_Exercise objective_
Only lines below containing the string "Jessica" should be counted; please give that count by itself.

_Exercise data_
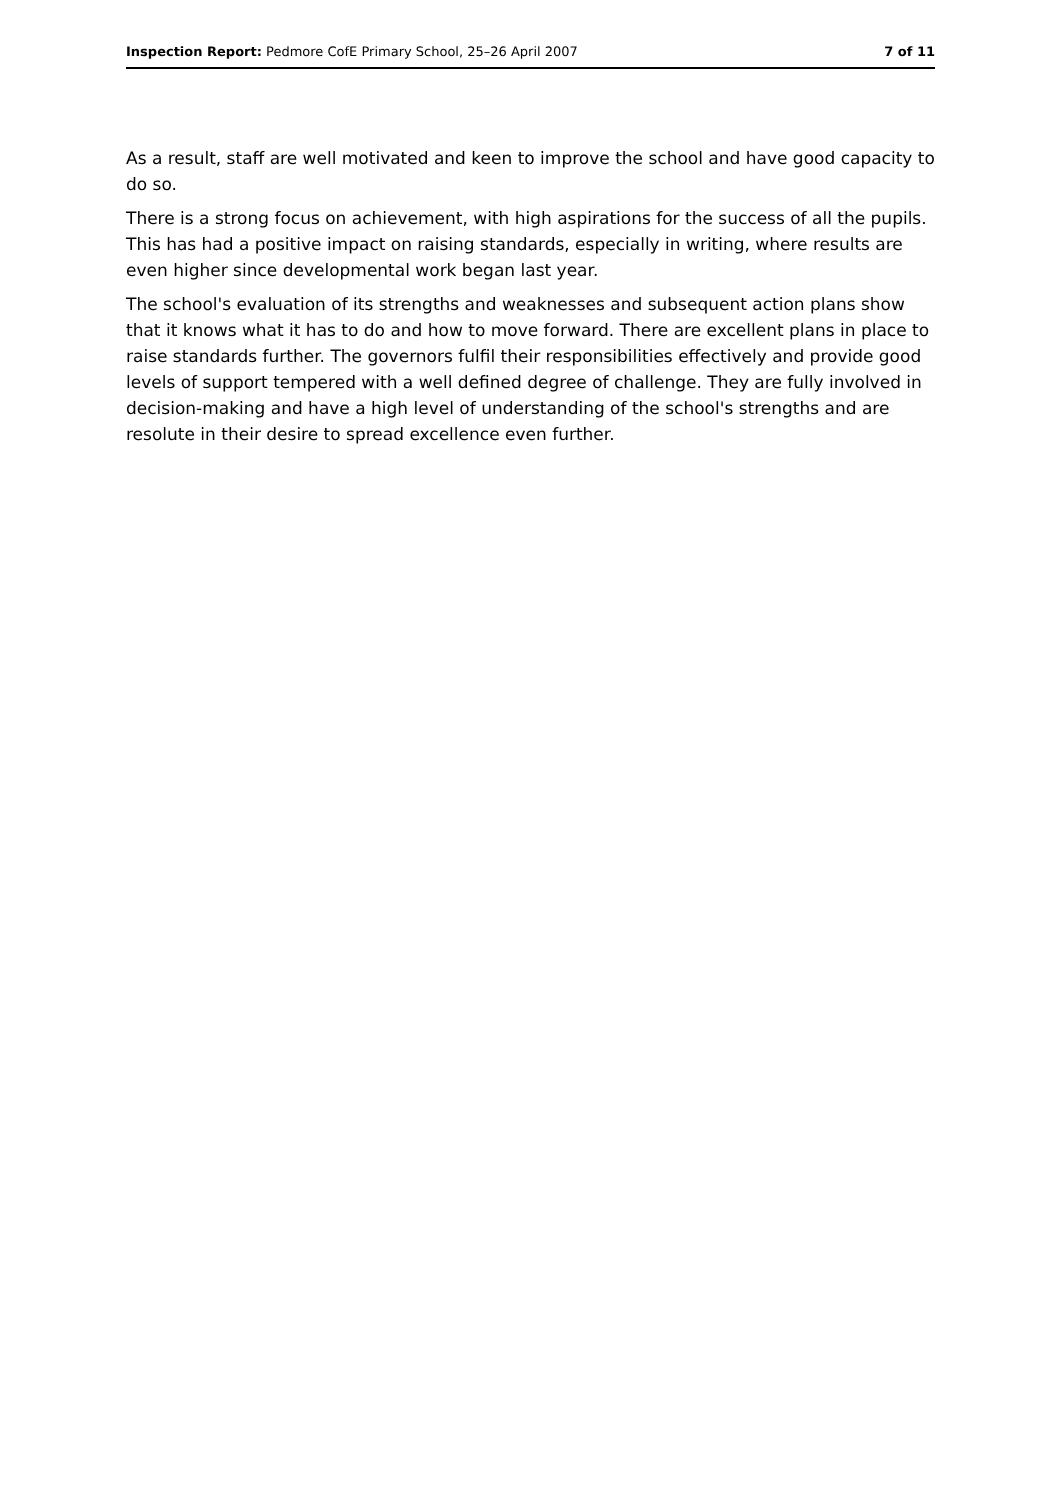Inspection Report: Pedmore CofE Primary School, 25–26 April 2007 7 of 11
As a result, staff are well motivated and keen to improve the school and have good capacity to do so.
There is a strong focus on achievement, with high aspirations for the success of all the pupils. This has had a positive impact on raising standards, especially in writing, where results are even higher since developmental work began last year.
The school's evaluation of its strengths and weaknesses and subsequent action plans show that it knows what it has to do and how to move forward. There are excellent plans in place to raise standards further. The governors fulfil their responsibilities effectively and provide good levels of support tempered with a well defined degree of challenge. They are fully involved in decision-making and have a high level of understanding of the school's strengths and are resolute in their desire to spread excellence even further.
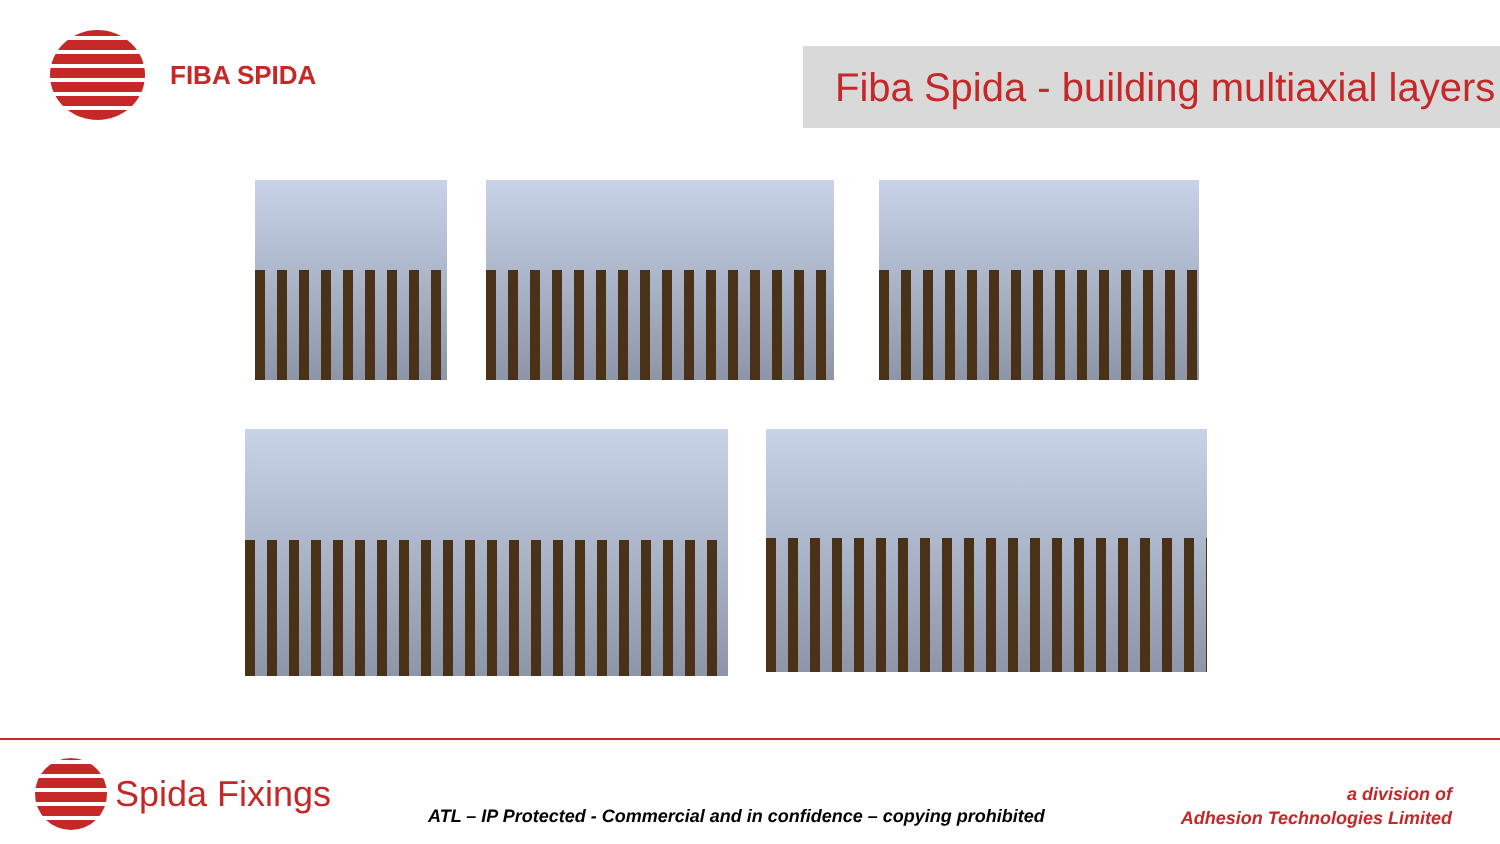FIBA SPIDA
Fiba Spida - building multiaxial layers
Spida Fixings
ATL – IP Protected - Commercial and in confidence – copying prohibited
a division of
Adhesion Technologies Limited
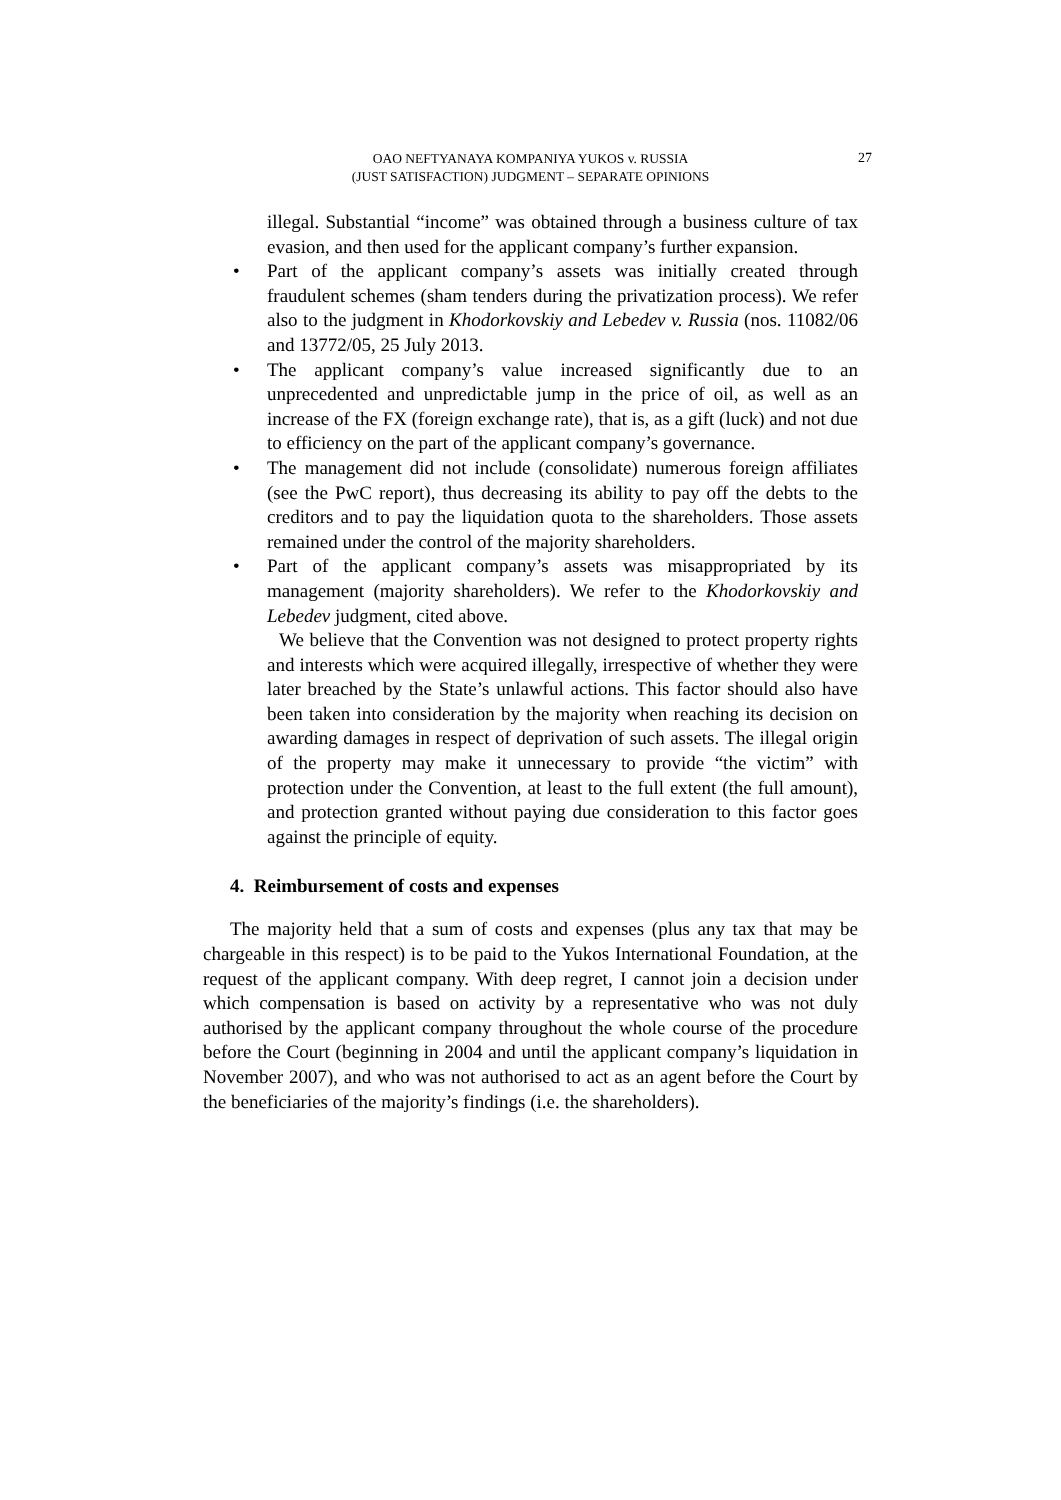OAO NEFTYANAYA KOMPANIYA YUKOS v. RUSSIA
(JUST SATISFACTION) JUDGMENT – SEPARATE OPINIONS
27
illegal. Substantial “income” was obtained through a business culture of tax evasion, and then used for the applicant company’s further expansion.
• Part of the applicant company’s assets was initially created through fraudulent schemes (sham tenders during the privatization process). We refer also to the judgment in Khodorkovskiy and Lebedev v. Russia (nos. 11082/06 and 13772/05, 25 July 2013.
• The applicant company’s value increased significantly due to an unprecedented and unpredictable jump in the price of oil, as well as an increase of the FX (foreign exchange rate), that is, as a gift (luck) and not due to efficiency on the part of the applicant company’s governance.
• The management did not include (consolidate) numerous foreign affiliates (see the PwC report), thus decreasing its ability to pay off the debts to the creditors and to pay the liquidation quota to the shareholders. Those assets remained under the control of the majority shareholders.
• Part of the applicant company’s assets was misappropriated by its management (majority shareholders). We refer to the Khodorkovskiy and Lebedev judgment, cited above.
We believe that the Convention was not designed to protect property rights and interests which were acquired illegally, irrespective of whether they were later breached by the State’s unlawful actions. This factor should also have been taken into consideration by the majority when reaching its decision on awarding damages in respect of deprivation of such assets. The illegal origin of the property may make it unnecessary to provide “the victim” with protection under the Convention, at least to the full extent (the full amount), and protection granted without paying due consideration to this factor goes against the principle of equity.
4. Reimbursement of costs and expenses
The majority held that a sum of costs and expenses (plus any tax that may be chargeable in this respect) is to be paid to the Yukos International Foundation, at the request of the applicant company. With deep regret, I cannot join a decision under which compensation is based on activity by a representative who was not duly authorised by the applicant company throughout the whole course of the procedure before the Court (beginning in 2004 and until the applicant company’s liquidation in November 2007), and who was not authorised to act as an agent before the Court by the beneficiaries of the majority’s findings (i.e. the shareholders).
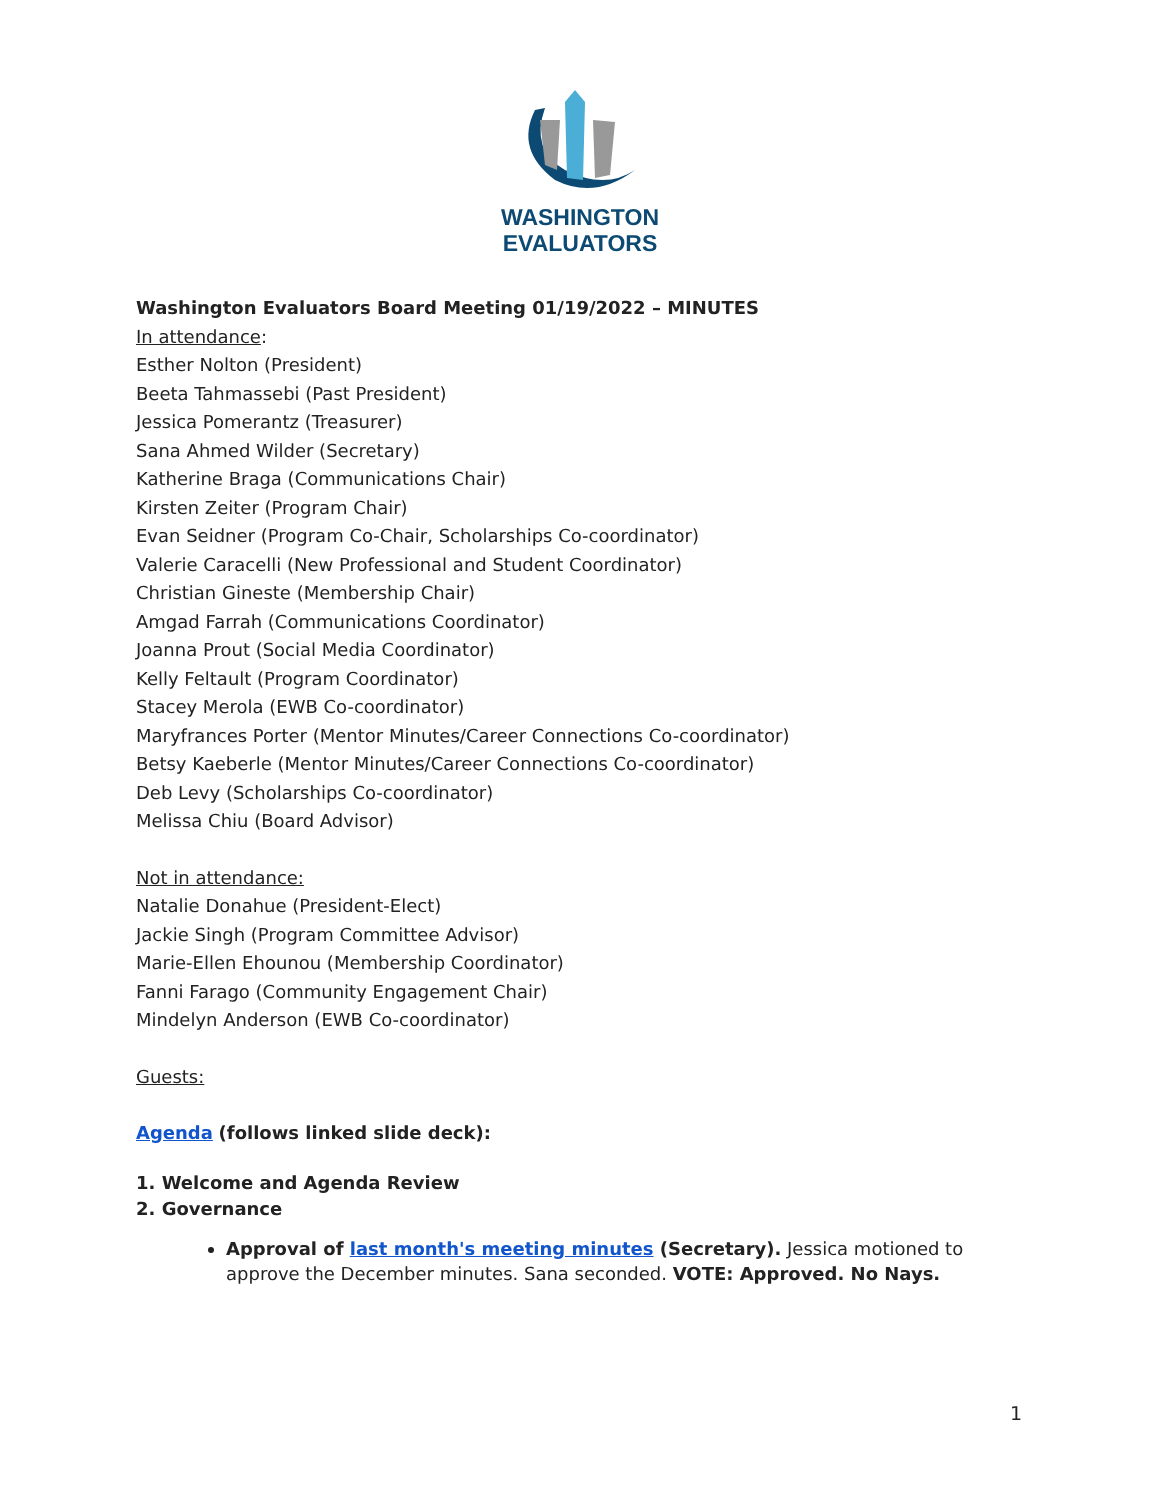WASHINGTON
EVALUATORS
Washington Evaluators Board Meeting 01/19/2022 – MINUTES
In attendance:
Esther Nolton (President)
Beeta Tahmassebi (Past President)
Jessica Pomerantz (Treasurer)
Sana Ahmed Wilder (Secretary)
Katherine Braga (Communications Chair)
Kirsten Zeiter (Program Chair)
Evan Seidner (Program Co-Chair, Scholarships Co-coordinator)
Valerie Caracelli (New Professional and Student Coordinator)
Christian Gineste (Membership Chair)
Amgad Farrah (Communications Coordinator)
Joanna Prout (Social Media Coordinator)
Kelly Feltault (Program Coordinator)
Stacey Merola (EWB Co-coordinator)
Maryfrances Porter (Mentor Minutes/Career Connections Co-coordinator)
Betsy Kaeberle (Mentor Minutes/Career Connections Co-coordinator)
Deb Levy (Scholarships Co-coordinator)
Melissa Chiu (Board Advisor)
Not in attendance:
Natalie Donahue (President-Elect)
Jackie Singh (Program Committee Advisor)
Marie-Ellen Ehounou (Membership Coordinator)
Fanni Farago (Community Engagement Chair)
Mindelyn Anderson (EWB Co-coordinator)
Guests:
Agenda (follows linked slide deck):
1. Welcome and Agenda Review
2. Governance
Approval of last month's meeting minutes (Secretary). Jessica motioned to approve the December minutes. Sana seconded. VOTE: Approved. No Nays.
1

_Task response_
2